* [RECORDS SUPPLIED]:
____________________
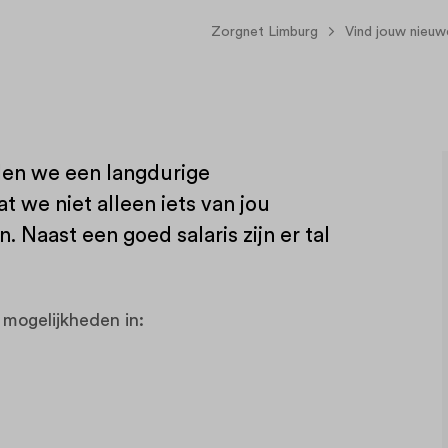
Zorgnet Limburg
Vind jouw nieu
llen we een langdurige
 we niet alleen iets van jou
 Naast een goed salaris zijn er tal
 mogelijkheden in:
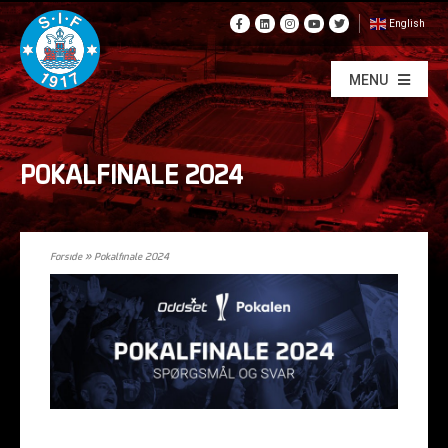
English
MENU
POKALFINALE 2024
Forside
»
Pokalfinale 2024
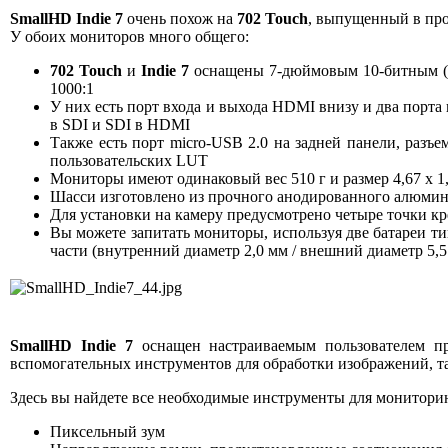
SmallHD Indie 7
очень похож на
702 Touch
, выпущенный в про
У обоих мониторов много общего:
702 Touch
и
Indie 7
оснащены 7-дюймовым 10-битным (8
1000:1
У них есть порт входа и выхода HDMI внизу и два порт
в SDI и SDI в HDMI
Также есть порт micro-USB 2.0 на задней панели, разъе
пользовательских LUT
Мониторы имеют одинаковый вес 510 г и размер 4,67 x 1,32
Шасси изготовлено из прочного анодированного алюмин
Для установки на камеру предусмотрено четыре точки креп
Вы можете запитать мониторы, используя две батареи т
части (внутренний диаметр 2,0 мм / внешний диаметр 5,
SmallHD Indie 7
оснащен настраиваемым пользователем 
вспомогательных инструментов для обработки изображений, таких
Здесь вы найдете все необходимые инструменты для монитори
Пиксельный зум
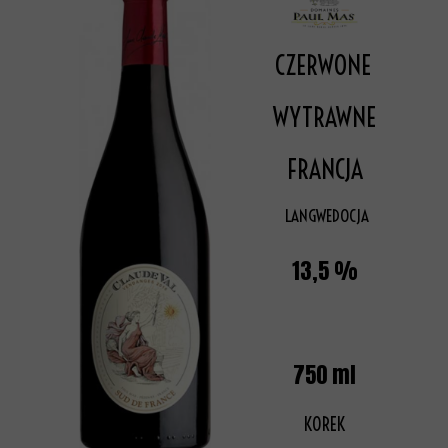
CZERWONE
WYTRAWNE
FRANCJA
LANGWEDOCJA
13,5 %
750 ml
KOREK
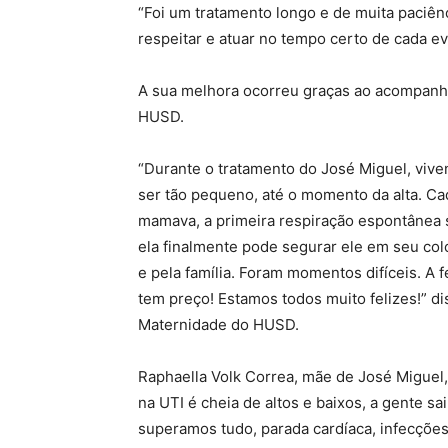
“Foi um tratamento longo e de muita paciênc
respeitar e atuar no tempo certo de cada 
A sua melhora ocorreu graças ao acompanha
HUSD.
“Durante o tratamento do José Miguel, vi
ser tão pequeno, até o momento da alta. Ca
mamava, a primeira respiração espontânea 
ela finalmente pode segurar ele em seu co
e pela família. Foram momentos difíceis. A f
tem preço! Estamos todos muito felizes!” 
Maternidade do HUSD.
Raphaella Volk Correa, mãe de José Miguel, 
na UTI é cheia de altos e baixos, a gente sa
superamos tudo, parada cardíaca, infecções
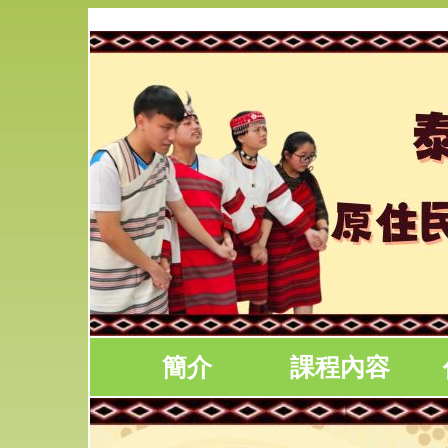
簡介
課程內容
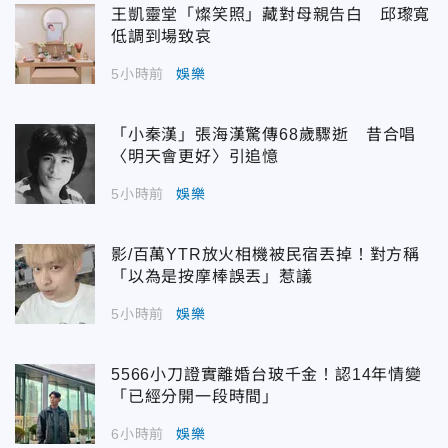
王凱靈堂「燦笑照」藏對母親告白 邱瓈寬
低調到場致哀
5小時前
娛樂
「小秦漢」張海漢驚傳68歲驟逝 昔合唱
〈明天會更好〉引追憶
5小時前
娛樂
影/百萬YTR放火相機被民宿丟掉！對方稱
「以為是按摩棒誤丟」惹議
5小時前
娛樂
5566小刀證實離婚台玻千金！認14年情變
「已經分開一段時間」
6小時前
娛樂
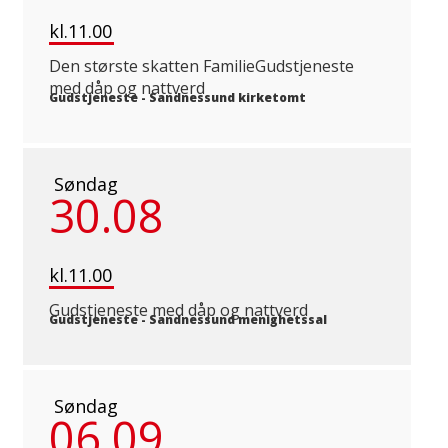
kl.11.00
Den største skatten FamilieGudstjeneste
med dåp og nattverd
Gudstjeneste
-
Sandnessund kirketomt
Søndag
30.08
kl.11.00
Gudstjeneste med dåp og nattverd
Gudstjeneste
-
Sandnessund menighetssal
Søndag
06.09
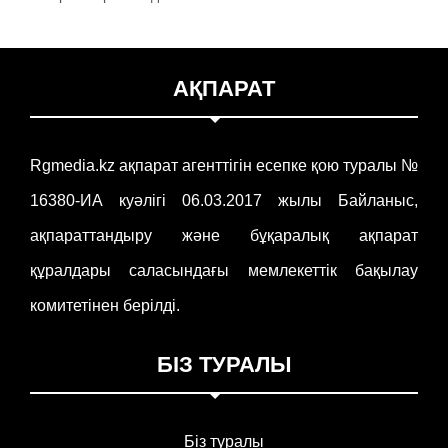
АҚПАРАТ
Rgmedia.kz ақпарат агенттігін есепке қою туралы №
16380-ИА куәлігі 06.03.2017 жылы Байланыс,
ақпараттандыру және бұқаралық ақпарат
құралдары саласындағы мемлекеттік бақылау
комитетінен берілді.
БІЗ ТУРАЛЫ
Біз туралы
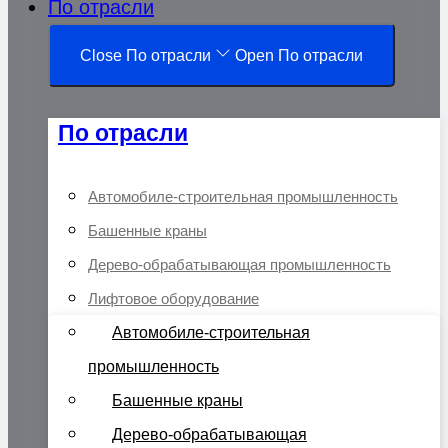
По отрасли
Close По отрасли
Open По отрасли
По отрасли
Автомобиле-строительная промышленность
Башенные краны
Дерево-обрабатывающая промышленность
Лифтовое оборудование
Автомобиле-строительная
промышленность
Башенные краны
Дерево-обрабатывающая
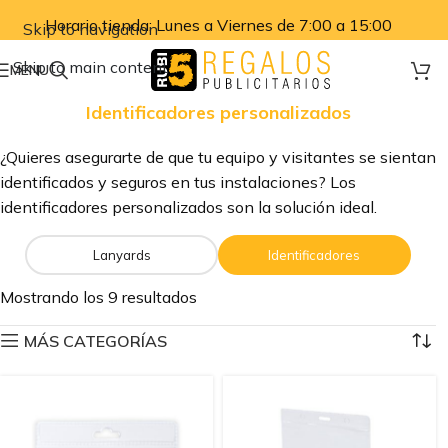
Horario tienda: Lunes a Viernes de 7:00 a 15:00
Skip to navigation
Skip to main content
MENU
Identificadores personalizados
¿Quieres asegurarte de que tu equipo y visitantes se sientan
identificados y seguros en tus instalaciones? Los
identificadores personalizados son la solución ideal.
Lanyards
Identificadores
Mostrando los 9 resultados
MÁS CATEGORÍAS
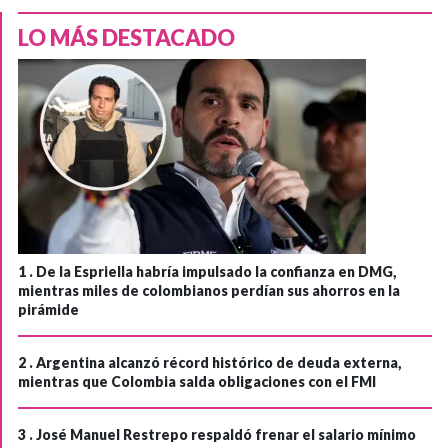
LO MÁS DESTACADO
1 .
De la Espriella habría impulsado la confianza en DMG,
mientras miles de colombianos perdían sus ahorros en la
pirámide
2 .
Argentina alcanzó récord histórico de deuda externa,
mientras que Colombia salda obligaciones con el FMI
3 .
José Manuel Restrepo respaldó frenar el salario mínimo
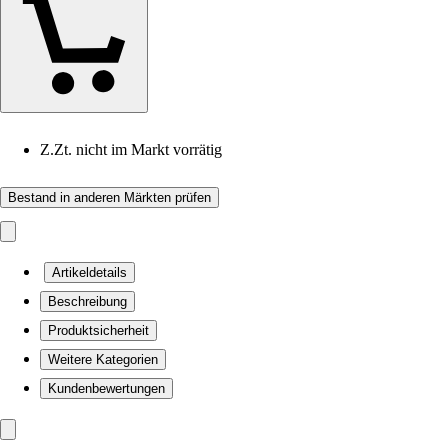
Z.Zt. nicht im Markt vorrätig
Bestand in anderen Märkten prüfen
Artikeldetails
Beschreibung
Produktsicherheit
Weitere Kategorien
Kundenbewertungen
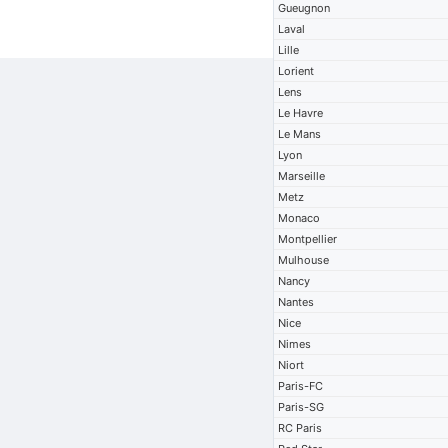
Gueugnon
Laval
Lille
Lorient
Lens
Le Havre
Le Mans
Lyon
Marseille
Metz
Monaco
Montpellier
Mulhouse
Nancy
Nantes
Nice
Nimes
Niort
Paris-FC
Paris-SG
RC Paris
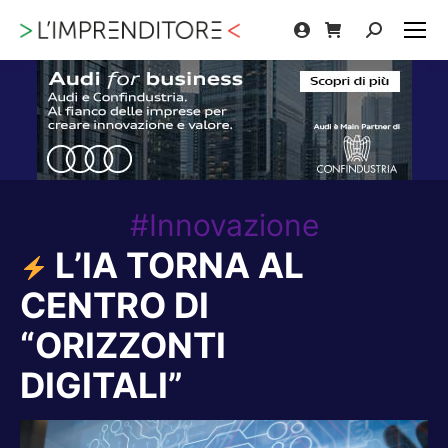
Cerca:
#Innovazione
L’IA TORNA AL
CENTRO DI
“ORIZZONTI
DIGITALI”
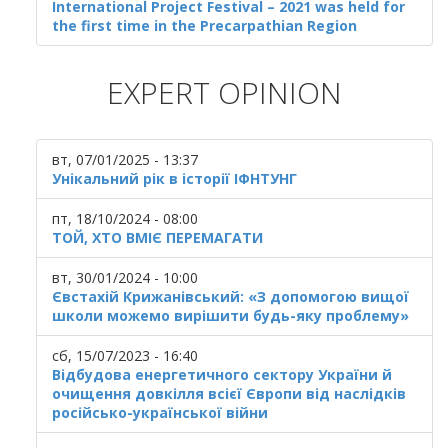
International Project Festival – 2021 was held for
the first time in the Precarpathian Region
EXPERT OPINION
вт, 07/01/2025 - 13:37
Унікальний рік в історії ІФНТУНГ
пт, 18/10/2024 - 08:00
ТОЙ, ХТО ВМІЄ ПЕРЕМАГАТИ
вт, 30/01/2024 - 10:00
Євстахій Крижанівський: «З допомогою вищої
школи можемо вирішити будь-яку проблему»
сб, 15/07/2023 - 16:40
Відбудова енергетичного сектору України й
очищення довкілля всієї Європи від наслідків
російсько-української війни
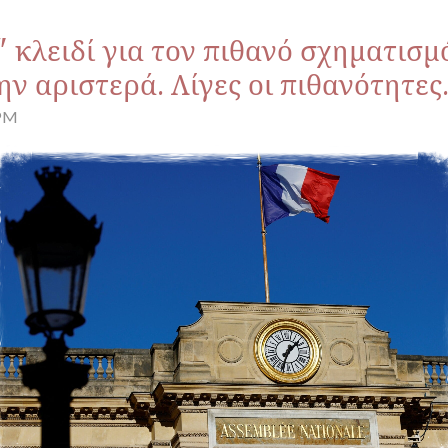
" κλειδί για τον πιθανό σχηματισ
ν αριστερά. Λίγες οι πιθανότητες
 PM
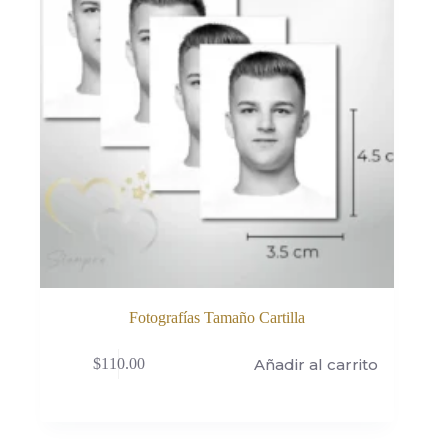
Fotografías Tamaño Cartilla
Añadir al carrito
$
110.00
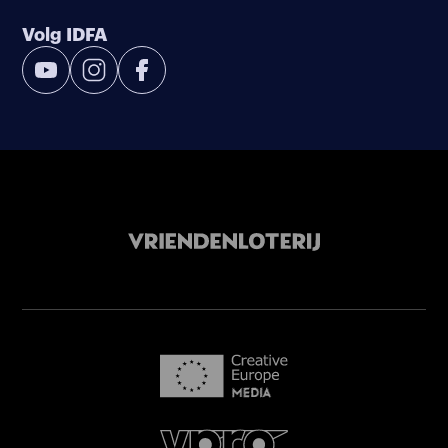
Volg IDFA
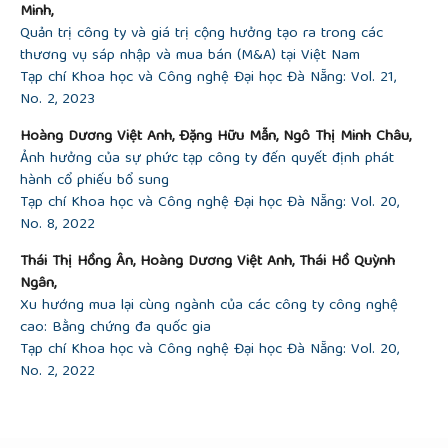
Minh,
Quản trị công ty và giá trị cộng hưởng tạo ra trong các
thương vụ sáp nhập và mua bán (M&A) tại Việt Nam
Tạp chí Khoa học và Công nghệ Đại học Đà Nẵng: Vol. 21,
No. 2, 2023
Hoàng Dương Việt Anh, Đặng Hữu Mẫn, Ngô Thị Minh Châu,
Ảnh hưởng của sự phức tạp công ty đến quyết định phát
hành cổ phiếu bổ sung
Tạp chí Khoa học và Công nghệ Đại học Đà Nẵng: Vol. 20,
No. 8, 2022
Thái Thị Hồng Ân, Hoàng Dương Việt Anh, Thái Hồ Quỳnh
Ngân,
Xu hướng mua lại cùng ngành của các công ty công nghệ
cao: Bằng chứng đa quốc gia
Tạp chí Khoa học và Công nghệ Đại học Đà Nẵng: Vol. 20,
No. 2, 2022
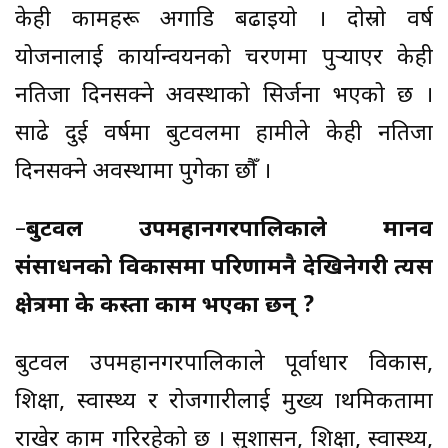
केही कामहरू अगाडि बढाइयो । दोस्रो वर्ष
योजनालाई कार्यान्वयनको चरणमा पुर्‍याएर केही
नतिजा दिनसक्ने अवस्थाको सिर्जना भएको छ ।
साढे दुई वर्षमा बुटवलमा हामीले केही नतिजा
दिनसक्ने अवस्थामा पुगेका छौँ ।
–
बुटवल उपमहानगरपालिकाले मानव
संसाधनको विकासमा परिणामनै देखिनेगरी त्यस
क्षेत्रमा के कस्ता काम भएका छन् ?
बुटवल उपमहानगरपालिकाले पूर्वाधार विकास,
शिक्षा, स्वास्थ्य र रोजगारीलाई मुख्य प्राथमिकतामा
राखेर काम गरिरहेको छ । सुशासन, शिक्षा, स्वास्थ्य,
____________________
Your answer must be an exact copy of every entry, with the pictures left out.

* [RESPONSE TO THE TASK]:
Zorgnet Limburg
Vind jouw nieu
llen we een langdurige
 we niet alleen iets van jou
 Naast een goed salaris zijn er tal
 mogelijkheden in:
English
MENU
POKALFINALE 2024
Forside
»
Pokalfinale 2024
SmallHD Indie 7
очень похож на
702 Touch
, выпущенный в про
У обоих мониторов много общего:
702 Touch
и
Indie 7
оснащены 7-дюймовым 10-битным (8
1000:1
У них есть порт входа и выхода HDMI внизу и два порт
в SDI и SDI в HDMI
Также есть порт micro-USB 2.0 на задней панели, разъе
пользовательских LUT
Мониторы имеют одинаковый вес 510 г и размер 4,67 x 1,32
Шасси изготовлено из прочного анодированного алюмин
Для установки на камеру предусмотрено четыре точки креп
Вы можете запитать мониторы, используя две батареи т
части (внутренний диаметр 2,0 мм / внешний диаметр 5,
SmallHD Indie 7
оснащен настраиваемым пользователем 
вспомогательных инструментов для обработки изображений, таких
Здесь вы найдете все необходимые инструменты для монитори
Пиксельный зум
CZERWONE
WYTRAWNE
FRANCJA
LANGWEDOCJA
13,5 %
750 ml
KOREK
“Foi um tratamento longo e de muita paciênc
respeitar e atuar no tempo certo de cada 
A sua melhora ocorreu graças ao acompanha
HUSD.
“Durante o tratamento do José Miguel, vi
ser tão pequeno, até o momento da alta. Ca
mamava, a primeira respiração espontânea 
ela finalmente pode segurar ele em seu co
e pela família. Foram momentos difíceis. A f
tem preço! Estamos todos muito felizes!” 
Maternidade do HUSD.
Raphaella Volk Correa, mãe de José Miguel, 
na UTI é cheia de altos e baixos, a gente sa
superamos tudo, parada cardíaca, infecções
簡介
課程內容
王凱靈堂「燦笑照」藏對母親告白 邱瓈寬
低調到場致哀
5小時前
娛樂
「小秦漢」張海漢驚傳68歲驟逝 昔合唱
〈明天會更好〉引追憶
5小時前
娛樂
影/百萬YTR放火相機被民宿丟掉！對方稱
「以為是按摩棒誤丟」惹議
5小時前
娛樂
5566小刀證實離婚台玻千金！認14年情變
「已經分開一段時間」
6小時前
娛樂
kl.11.00
Den største skatten FamilieGudstjeneste
med dåp og nattverd
Gudstjeneste
-
Sandnessund kirketomt
Søndag
30.08
kl.11.00
Gudstjeneste med dåp og nattverd
Gudstjeneste
-
Sandnessund menighetssal
Søndag
06.09
АҚПАРАТ
Rgmedia.kz ақпарат агенттігін есепке қою туралы №
16380-ИА куәлігі 06.03.2017 жылы Байланыс,
ақпараттандыру және бұқаралық ақпарат
құралдары саласындағы мемлекеттік бақылау
комитетінен берілді.
БІЗ ТУРАЛЫ
Біз туралы
По отрасли
Close По отрасли
Open По отрасли
По отрасли
Автомобиле-строительная промышленность
Башенные краны
Дерево-обрабатывающая промышленность
Лифтовое оборудование
Автомобиле-строительная
промышленность
Башенные краны
Дерево-обрабатывающая
Horario tienda: Lunes a Viernes de 7:00 a 15:00
Skip to navigation
Skip to main content
MENU
Identificadores personalizados
¿Quieres asegurarte de que tu equipo y visitantes se sientan
identificados y seguros en tus instalaciones? Los
identificadores personalizados son la solución ideal.
Lanyards
Identificadores
Mostrando los 9 resultados
MÁS CATEGORÍAS
LO MÁS DESTACADO
1 .
De la Espriella habría impulsado la confianza en DMG,
mientras miles de colombianos perdían sus ahorros en la
pirámide
2 .
Argentina alcanzó récord histórico de deuda externa,
mientras que Colombia salda obligaciones con el FMI
3 .
José Manuel Restrepo respaldó frenar el salario mínimo
Z.Zt. nicht im Markt vorrätig
Bestand in anderen Märkten prüfen
Artikeldetails
Beschreibung
Produktsicherheit
Weitere Kategorien
Kundenbewertungen
Gueugnon
Laval
Lille
Lorient
Lens
Le Havre
Le Mans
Lyon
Marseille
Metz
Monaco
Montpellier
Mulhouse
Nancy
Nantes
Nice
Nimes
Niort
Paris-FC
Paris-SG
RC Paris
Cerca:
#Innovazione
L’IA TORNA AL
CENTRO DI
“ORIZZONTI
DIGITALI”
International Project Festival – 2021 was held for
the first time in the Precarpathian Region
EXPERT OPINION
вт, 07/01/2025 - 13:37
Унікальний рік в історії ІФНТУНГ
пт, 18/10/2024 - 08:00
ТОЙ, ХТО ВМІЄ ПЕРЕМАГАТИ
вт, 30/01/2024 - 10:00
Євстахій Крижанівський: «З допомогою вищої
школи можемо вирішити будь-яку проблему»
сб, 15/07/2023 - 16:40
Відбудова енергетичного сектору України й
очищення довкілля всієї Європи від наслідків
російсько-української війни
" κλειδί για τον πιθανό σχηματισ
ν αριστερά. Λίγες οι πιθανότητες
 PM
Fotografías Tamaño Cartilla
Añadir al carrito
$
110.00
Volg IDFA
Minh,
Quản trị công ty và giá trị cộng hưởng tạo ra trong các
thương vụ sáp nhập và mua bán (M&A) tại Việt Nam
Tạp chí Khoa học và Công nghệ Đại học Đà Nẵng: Vol. 21,
No. 2, 2023
Hoàng Dương Việt Anh, Đặng Hữu Mẫn, Ngô Thị Minh Châu,
Ảnh hưởng của sự phức tạp công ty đến quyết định phát
hành cổ phiếu bổ sung
Tạp chí Khoa học và Công nghệ Đại học Đà Nẵng: Vol. 20,
No. 8, 2022
Thái Thị Hồng Ân, Hoàng Dương Việt Anh, Thái Hồ Quỳnh
Ngân,
Xu hướng mua lại cùng ngành của các công ty công nghệ
cao: Bằng chứng đa quốc gia
Tạp chí Khoa học và Công nghệ Đại học Đà Nẵng: Vol. 20,
No. 2, 2022
केही कामहरू अगाडि बढाइयो । दोस्रो वर्ष
योजनालाई कार्यान्वयनको चरणमा पुर्‍याएर केही
नतिजा दिनसक्ने अवस्थाको सिर्जना भएको छ ।
साढे दुई वर्षमा बुटवलमा हामीले केही नतिजा
दिनसक्ने अवस्थामा पुगेका छौँ ।
–
बुटवल उपमहानगरपालिकाले मानव
संसाधनको विकासमा परिणामनै देखिनेगरी त्यस
क्षेत्रमा के कस्ता काम भएका छन् ?
बुटवल उपमहानगरपालिकाले पूर्वाधार विकास,
शिक्षा, स्वास्थ्य र रोजगारीलाई मुख्य प्राथमिकतामा
राखेर काम गरिरहेको छ । सुशासन, शिक्षा, स्वास्थ्य,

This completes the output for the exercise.